** Excerpt **
--- START ---

Great info. Thanks for sharing!

 

Gang Chen, Author, AIA, LEED AP BD+C

Oct 14, 14 4:14 pm  · 
 · 
pale shelter

Carerra: when you say CM; I assume you mean construction management, correct?

Also; Carerra: I admire your entrepreneurship and stories... the struggle I'm having is how to get into the 8 to 12+ unit (condo quality) multi-family housing for rent construction. We are building plenty of 200+ unit buildings in my downtown and at my office, but I'm interested in the right scale, real urban feel, townhouse, walkable neighborhood quality housing projects for middle/upper class........I'm sounding like an architect aren't I? I ask you, because one of your first projects may have been that suburban lot converted to a car dealership. With all due respect to you (and to my current employer who does a lot of suburbia housing)... I just can't do suburbia. I'm on a mission to do the exact opposite. It's terrible out here, uninspiring and zero-culture. (only car culture). I assume i'm speaking to the choir.  

Point is: suburban land and development is cheap and easier to get into...Obviously it's not as easy to get into the more urban core neighborhoods ($$). This takes more $$ and partnerships I can only assume for someone like me with no cash or equity to borrow against... I can only assume the path is the start small - build equity - scale up move. Find an existing 4-plex and move up from there....  ahhhh patience.

Oct 16, 14 11:15 am  · 
 · 
Carrera

Pale shelter, Yes CM is construction management.

--- END ---

** Required action **
Quote the forum discussion word for word, starting with "Gang Chen, Author, AIA, LEED" and going on through "construction management, correct?".

** Data for analysis **
--- START ---

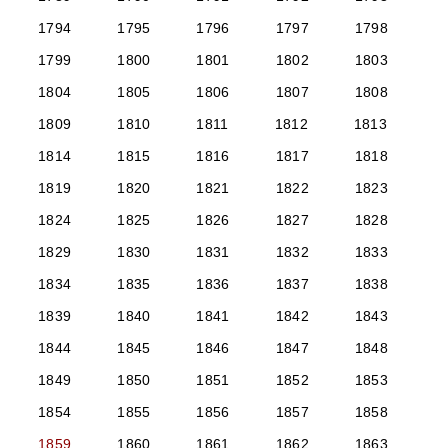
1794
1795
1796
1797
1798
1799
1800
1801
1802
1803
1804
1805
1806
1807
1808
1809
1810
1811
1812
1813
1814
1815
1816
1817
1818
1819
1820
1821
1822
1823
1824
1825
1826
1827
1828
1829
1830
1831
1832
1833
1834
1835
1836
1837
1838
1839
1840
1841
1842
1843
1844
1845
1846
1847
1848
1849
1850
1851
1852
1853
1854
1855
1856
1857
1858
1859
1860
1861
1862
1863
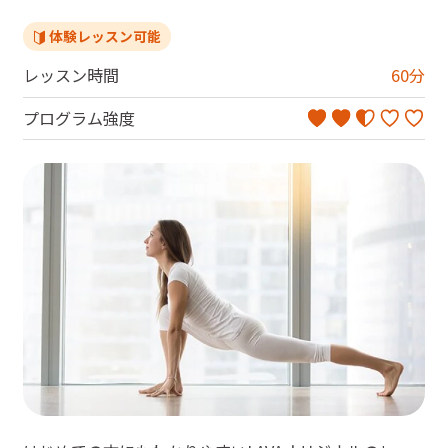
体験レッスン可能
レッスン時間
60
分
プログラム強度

--- END ---
--- START ---

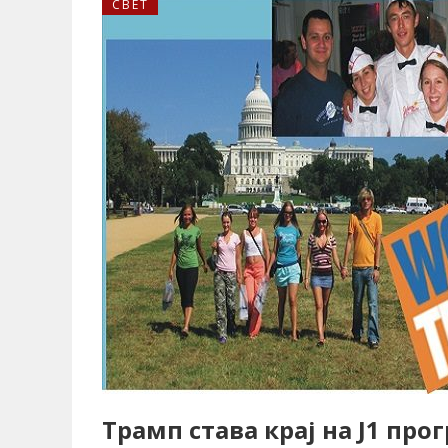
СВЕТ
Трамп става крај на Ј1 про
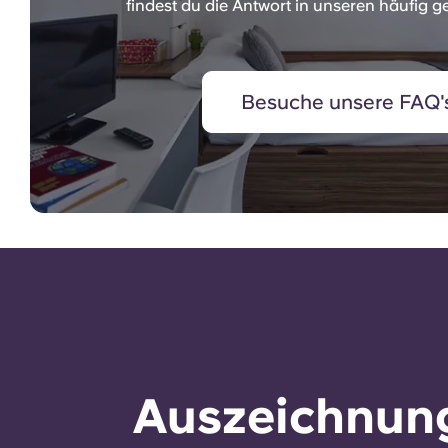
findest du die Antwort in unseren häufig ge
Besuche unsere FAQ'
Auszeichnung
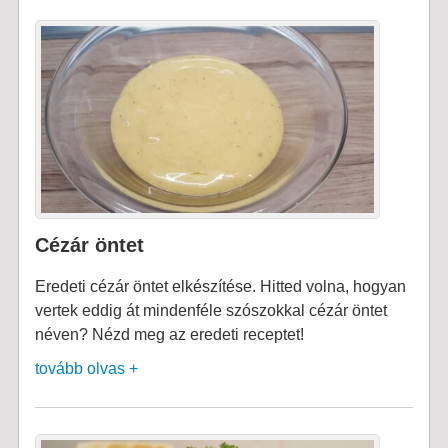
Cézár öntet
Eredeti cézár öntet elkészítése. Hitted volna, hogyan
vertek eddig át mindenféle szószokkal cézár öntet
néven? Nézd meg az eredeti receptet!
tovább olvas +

--- END ---

** Task output **
Gang Chen, Author, AIA, LEED AP BD+C

Oct 14, 14 4:14 pm  · 
 · 
pale shelter

Carerra: when you say CM; I assume you mean construction management, correct?